(Entries taken from a collection)
::::::::

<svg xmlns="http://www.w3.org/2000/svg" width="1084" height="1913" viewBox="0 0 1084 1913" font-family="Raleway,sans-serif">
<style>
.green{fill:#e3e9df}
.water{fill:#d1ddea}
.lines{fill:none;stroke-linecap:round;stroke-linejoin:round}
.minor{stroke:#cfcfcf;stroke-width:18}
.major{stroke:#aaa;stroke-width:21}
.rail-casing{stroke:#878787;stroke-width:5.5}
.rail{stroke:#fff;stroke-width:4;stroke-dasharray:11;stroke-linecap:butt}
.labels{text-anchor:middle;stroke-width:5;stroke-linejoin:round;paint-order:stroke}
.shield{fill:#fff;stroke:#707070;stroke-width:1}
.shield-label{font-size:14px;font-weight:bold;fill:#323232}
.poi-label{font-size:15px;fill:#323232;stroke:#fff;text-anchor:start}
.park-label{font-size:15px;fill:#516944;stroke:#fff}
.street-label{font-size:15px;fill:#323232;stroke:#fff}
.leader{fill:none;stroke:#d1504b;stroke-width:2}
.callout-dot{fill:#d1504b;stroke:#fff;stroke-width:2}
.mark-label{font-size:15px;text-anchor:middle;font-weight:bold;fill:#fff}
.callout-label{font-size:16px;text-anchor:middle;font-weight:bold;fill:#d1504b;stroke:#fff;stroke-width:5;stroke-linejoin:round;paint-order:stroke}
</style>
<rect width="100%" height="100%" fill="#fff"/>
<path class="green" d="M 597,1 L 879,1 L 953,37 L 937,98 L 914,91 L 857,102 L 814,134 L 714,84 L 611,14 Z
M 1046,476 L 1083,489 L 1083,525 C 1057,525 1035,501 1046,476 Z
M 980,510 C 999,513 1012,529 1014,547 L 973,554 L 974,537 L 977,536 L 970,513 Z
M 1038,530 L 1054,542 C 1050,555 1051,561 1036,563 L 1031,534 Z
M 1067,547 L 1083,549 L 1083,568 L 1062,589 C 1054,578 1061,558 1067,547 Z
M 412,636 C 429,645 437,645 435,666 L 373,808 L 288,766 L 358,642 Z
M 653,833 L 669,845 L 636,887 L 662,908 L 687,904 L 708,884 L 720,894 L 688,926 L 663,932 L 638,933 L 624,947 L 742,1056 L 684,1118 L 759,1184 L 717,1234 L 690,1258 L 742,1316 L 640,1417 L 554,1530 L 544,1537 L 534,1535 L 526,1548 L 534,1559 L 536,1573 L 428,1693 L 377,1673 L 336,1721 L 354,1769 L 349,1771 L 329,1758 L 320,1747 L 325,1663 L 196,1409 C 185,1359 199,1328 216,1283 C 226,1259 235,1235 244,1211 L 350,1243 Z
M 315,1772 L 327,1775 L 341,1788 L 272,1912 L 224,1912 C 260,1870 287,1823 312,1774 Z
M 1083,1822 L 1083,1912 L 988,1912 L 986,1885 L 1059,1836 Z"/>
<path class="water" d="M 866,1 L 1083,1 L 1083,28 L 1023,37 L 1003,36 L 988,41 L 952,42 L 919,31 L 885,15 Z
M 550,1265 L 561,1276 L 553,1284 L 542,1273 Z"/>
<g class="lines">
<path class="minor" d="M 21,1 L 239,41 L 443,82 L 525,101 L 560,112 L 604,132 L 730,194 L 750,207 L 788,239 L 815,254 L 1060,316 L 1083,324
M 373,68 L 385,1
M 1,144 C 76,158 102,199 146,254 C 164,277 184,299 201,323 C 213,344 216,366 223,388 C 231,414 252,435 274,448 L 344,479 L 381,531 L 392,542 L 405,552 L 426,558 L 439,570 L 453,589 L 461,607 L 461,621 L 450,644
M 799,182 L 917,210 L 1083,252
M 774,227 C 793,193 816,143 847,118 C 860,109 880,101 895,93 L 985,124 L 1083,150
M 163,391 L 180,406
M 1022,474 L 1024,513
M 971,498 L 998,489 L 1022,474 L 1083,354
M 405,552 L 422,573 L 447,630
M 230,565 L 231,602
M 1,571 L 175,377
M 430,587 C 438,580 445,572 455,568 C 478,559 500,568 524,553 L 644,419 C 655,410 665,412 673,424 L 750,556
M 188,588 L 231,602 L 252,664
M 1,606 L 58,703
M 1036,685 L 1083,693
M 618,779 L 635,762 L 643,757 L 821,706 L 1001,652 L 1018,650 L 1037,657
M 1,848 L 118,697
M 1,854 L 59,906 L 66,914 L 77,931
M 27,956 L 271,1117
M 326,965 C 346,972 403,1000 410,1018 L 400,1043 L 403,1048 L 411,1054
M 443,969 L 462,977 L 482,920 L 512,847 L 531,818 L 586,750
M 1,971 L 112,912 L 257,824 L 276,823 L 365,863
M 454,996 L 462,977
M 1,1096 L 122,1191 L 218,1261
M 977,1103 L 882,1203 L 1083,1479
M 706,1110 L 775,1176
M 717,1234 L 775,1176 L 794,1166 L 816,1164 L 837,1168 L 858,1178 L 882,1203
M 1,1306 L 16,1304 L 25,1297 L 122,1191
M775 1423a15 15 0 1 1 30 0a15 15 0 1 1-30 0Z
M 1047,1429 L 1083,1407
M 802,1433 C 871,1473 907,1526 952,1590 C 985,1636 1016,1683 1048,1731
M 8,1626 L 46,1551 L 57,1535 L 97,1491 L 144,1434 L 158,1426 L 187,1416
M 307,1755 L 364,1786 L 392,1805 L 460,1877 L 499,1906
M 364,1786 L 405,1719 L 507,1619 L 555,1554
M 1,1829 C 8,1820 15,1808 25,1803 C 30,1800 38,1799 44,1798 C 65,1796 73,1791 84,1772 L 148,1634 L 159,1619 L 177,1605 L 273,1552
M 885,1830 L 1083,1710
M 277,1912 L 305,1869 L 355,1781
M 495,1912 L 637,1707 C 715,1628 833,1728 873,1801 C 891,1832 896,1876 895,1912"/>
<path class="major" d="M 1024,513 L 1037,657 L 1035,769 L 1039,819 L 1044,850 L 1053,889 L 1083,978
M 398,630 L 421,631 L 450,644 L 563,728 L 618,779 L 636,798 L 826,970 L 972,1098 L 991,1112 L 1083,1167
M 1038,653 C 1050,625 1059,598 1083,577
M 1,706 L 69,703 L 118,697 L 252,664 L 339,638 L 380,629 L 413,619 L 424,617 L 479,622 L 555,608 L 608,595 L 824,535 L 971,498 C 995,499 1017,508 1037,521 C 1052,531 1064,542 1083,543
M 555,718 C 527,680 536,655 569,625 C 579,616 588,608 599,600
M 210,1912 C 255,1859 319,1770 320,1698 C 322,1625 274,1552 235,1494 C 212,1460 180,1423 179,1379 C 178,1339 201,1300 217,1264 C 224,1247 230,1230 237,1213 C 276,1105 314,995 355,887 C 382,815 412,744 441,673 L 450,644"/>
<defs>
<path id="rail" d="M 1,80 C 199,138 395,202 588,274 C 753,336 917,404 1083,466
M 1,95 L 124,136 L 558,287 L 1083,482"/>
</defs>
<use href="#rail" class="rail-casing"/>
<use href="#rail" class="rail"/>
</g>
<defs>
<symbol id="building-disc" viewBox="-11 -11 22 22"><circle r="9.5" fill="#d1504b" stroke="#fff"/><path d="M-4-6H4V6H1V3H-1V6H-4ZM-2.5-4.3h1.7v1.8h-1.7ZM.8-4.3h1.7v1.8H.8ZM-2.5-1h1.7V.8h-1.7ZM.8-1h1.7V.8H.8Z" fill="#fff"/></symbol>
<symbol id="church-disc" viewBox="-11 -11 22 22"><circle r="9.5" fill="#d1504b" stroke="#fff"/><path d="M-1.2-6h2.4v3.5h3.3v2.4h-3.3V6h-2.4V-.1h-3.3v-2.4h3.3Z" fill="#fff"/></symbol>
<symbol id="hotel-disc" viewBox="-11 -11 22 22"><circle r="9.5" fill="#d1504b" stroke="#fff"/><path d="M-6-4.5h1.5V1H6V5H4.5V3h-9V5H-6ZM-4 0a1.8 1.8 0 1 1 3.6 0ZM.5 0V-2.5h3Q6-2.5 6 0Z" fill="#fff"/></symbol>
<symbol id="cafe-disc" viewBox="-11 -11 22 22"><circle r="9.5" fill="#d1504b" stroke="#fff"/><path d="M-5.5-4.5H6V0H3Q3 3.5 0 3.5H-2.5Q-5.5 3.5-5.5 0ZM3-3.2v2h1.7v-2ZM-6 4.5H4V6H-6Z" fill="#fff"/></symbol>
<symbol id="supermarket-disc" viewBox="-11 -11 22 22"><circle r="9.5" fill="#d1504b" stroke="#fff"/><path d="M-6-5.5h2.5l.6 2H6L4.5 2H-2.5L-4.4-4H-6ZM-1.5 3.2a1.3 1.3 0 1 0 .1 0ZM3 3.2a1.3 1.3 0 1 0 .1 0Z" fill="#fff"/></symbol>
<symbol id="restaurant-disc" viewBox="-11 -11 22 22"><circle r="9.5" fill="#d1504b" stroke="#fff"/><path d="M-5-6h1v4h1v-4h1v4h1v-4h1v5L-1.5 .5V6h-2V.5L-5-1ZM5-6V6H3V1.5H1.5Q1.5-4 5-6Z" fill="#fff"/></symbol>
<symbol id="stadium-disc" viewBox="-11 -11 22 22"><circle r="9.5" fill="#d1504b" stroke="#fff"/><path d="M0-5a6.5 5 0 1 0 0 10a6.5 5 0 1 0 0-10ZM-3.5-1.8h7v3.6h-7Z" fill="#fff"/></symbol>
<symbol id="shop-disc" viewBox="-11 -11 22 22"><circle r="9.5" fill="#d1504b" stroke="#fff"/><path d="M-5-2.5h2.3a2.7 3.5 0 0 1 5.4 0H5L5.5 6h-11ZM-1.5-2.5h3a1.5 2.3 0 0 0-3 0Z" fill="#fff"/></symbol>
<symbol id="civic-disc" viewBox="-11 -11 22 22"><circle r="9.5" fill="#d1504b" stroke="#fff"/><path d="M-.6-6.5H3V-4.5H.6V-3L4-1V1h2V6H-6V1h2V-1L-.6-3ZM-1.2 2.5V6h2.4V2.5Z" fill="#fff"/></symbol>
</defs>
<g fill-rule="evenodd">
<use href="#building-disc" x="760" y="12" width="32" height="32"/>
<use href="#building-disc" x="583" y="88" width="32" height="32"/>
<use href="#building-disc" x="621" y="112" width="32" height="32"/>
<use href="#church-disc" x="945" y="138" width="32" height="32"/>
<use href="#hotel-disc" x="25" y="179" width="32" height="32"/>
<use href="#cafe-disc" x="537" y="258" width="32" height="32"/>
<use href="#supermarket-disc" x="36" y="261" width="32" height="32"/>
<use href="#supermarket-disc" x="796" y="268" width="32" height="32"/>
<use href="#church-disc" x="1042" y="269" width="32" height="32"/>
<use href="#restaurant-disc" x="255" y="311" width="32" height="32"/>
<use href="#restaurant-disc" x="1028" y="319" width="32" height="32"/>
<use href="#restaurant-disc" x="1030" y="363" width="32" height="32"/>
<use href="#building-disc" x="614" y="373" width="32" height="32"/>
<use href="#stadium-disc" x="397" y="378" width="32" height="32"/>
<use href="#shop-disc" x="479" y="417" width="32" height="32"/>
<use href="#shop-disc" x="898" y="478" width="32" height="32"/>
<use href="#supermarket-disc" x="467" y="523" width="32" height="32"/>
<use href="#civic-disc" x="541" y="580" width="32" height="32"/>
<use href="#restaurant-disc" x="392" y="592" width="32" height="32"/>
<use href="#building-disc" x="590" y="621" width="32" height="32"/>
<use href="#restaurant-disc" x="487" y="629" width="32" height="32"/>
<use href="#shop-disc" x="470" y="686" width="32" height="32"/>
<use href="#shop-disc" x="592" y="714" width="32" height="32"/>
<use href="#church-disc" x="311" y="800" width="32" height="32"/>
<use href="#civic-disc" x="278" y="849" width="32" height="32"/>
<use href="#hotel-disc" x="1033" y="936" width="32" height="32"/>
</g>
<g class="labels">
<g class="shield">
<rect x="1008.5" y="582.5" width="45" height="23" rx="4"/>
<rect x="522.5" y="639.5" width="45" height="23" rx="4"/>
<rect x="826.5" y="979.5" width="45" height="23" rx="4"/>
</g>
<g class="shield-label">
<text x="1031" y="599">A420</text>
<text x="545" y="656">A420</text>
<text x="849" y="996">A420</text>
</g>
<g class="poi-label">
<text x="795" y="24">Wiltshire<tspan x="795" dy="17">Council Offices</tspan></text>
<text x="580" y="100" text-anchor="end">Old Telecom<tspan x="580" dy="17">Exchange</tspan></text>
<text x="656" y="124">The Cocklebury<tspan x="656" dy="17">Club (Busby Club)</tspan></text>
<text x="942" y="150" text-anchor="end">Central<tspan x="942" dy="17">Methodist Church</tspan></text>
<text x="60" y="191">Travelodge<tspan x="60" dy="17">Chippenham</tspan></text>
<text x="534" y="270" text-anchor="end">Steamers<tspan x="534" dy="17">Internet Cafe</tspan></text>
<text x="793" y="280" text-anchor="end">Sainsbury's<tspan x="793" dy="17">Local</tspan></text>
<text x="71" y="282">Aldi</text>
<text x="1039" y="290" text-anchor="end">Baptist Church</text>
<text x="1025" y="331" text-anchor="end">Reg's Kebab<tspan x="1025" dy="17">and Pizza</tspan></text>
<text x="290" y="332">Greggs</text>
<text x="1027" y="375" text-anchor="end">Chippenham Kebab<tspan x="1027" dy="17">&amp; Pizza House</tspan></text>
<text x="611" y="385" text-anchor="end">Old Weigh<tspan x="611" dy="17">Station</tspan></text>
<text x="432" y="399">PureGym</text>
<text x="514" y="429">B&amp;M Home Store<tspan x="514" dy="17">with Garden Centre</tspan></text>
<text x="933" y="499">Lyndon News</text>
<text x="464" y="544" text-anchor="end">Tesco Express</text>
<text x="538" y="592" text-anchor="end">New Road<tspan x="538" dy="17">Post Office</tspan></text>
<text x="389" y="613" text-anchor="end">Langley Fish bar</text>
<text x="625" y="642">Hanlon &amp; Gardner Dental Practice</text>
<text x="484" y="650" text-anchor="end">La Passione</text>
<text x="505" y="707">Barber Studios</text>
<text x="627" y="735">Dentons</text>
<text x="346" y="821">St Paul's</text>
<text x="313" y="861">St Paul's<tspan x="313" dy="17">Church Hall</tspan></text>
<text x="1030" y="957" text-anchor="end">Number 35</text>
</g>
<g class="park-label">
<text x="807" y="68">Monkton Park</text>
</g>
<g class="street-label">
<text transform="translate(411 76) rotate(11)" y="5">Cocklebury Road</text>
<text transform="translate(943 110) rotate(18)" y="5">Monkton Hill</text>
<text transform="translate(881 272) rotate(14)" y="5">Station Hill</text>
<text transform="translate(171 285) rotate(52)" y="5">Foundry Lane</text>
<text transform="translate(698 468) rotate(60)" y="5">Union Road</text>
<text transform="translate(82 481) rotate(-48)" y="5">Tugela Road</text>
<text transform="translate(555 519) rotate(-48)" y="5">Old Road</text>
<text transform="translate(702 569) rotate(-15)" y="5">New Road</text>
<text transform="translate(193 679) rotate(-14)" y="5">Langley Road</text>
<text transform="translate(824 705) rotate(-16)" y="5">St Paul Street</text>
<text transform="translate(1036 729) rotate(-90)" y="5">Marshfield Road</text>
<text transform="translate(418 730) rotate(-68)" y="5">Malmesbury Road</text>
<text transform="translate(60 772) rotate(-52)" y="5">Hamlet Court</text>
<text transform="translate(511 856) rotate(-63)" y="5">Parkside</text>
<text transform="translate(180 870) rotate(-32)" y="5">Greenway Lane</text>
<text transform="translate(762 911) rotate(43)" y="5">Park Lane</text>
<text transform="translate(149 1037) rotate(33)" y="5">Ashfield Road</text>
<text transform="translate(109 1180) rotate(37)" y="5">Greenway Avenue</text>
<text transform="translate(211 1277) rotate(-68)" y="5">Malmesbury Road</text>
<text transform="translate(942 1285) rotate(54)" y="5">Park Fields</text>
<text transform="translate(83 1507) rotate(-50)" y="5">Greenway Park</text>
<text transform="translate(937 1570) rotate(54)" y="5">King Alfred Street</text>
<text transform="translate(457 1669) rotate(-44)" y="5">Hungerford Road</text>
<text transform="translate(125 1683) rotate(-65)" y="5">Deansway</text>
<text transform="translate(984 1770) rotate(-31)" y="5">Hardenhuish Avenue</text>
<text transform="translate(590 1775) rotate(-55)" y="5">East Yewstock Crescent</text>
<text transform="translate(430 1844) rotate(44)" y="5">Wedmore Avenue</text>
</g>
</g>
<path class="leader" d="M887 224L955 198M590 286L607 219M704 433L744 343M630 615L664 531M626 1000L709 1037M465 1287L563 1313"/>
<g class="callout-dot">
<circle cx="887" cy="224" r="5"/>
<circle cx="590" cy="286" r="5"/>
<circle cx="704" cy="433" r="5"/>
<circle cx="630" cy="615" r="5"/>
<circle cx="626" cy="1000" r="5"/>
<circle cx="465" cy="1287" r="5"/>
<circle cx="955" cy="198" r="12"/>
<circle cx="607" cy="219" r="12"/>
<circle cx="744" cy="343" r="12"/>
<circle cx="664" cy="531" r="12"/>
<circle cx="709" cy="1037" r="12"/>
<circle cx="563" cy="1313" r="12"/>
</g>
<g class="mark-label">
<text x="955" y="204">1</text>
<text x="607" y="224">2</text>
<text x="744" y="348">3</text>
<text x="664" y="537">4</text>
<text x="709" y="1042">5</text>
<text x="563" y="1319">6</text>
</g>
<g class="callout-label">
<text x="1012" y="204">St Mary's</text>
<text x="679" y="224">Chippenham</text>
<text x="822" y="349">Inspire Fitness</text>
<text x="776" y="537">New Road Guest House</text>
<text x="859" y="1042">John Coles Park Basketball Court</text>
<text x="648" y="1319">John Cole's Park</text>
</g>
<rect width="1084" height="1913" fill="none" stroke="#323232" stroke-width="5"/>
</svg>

::::::::

Task instructions: Scan the data above for the string "lines" and copy each line where it appears.

Solution to this task:
.lines{fill:none;stroke-linecap:round;stroke-linejoin:round}
<g class="lines">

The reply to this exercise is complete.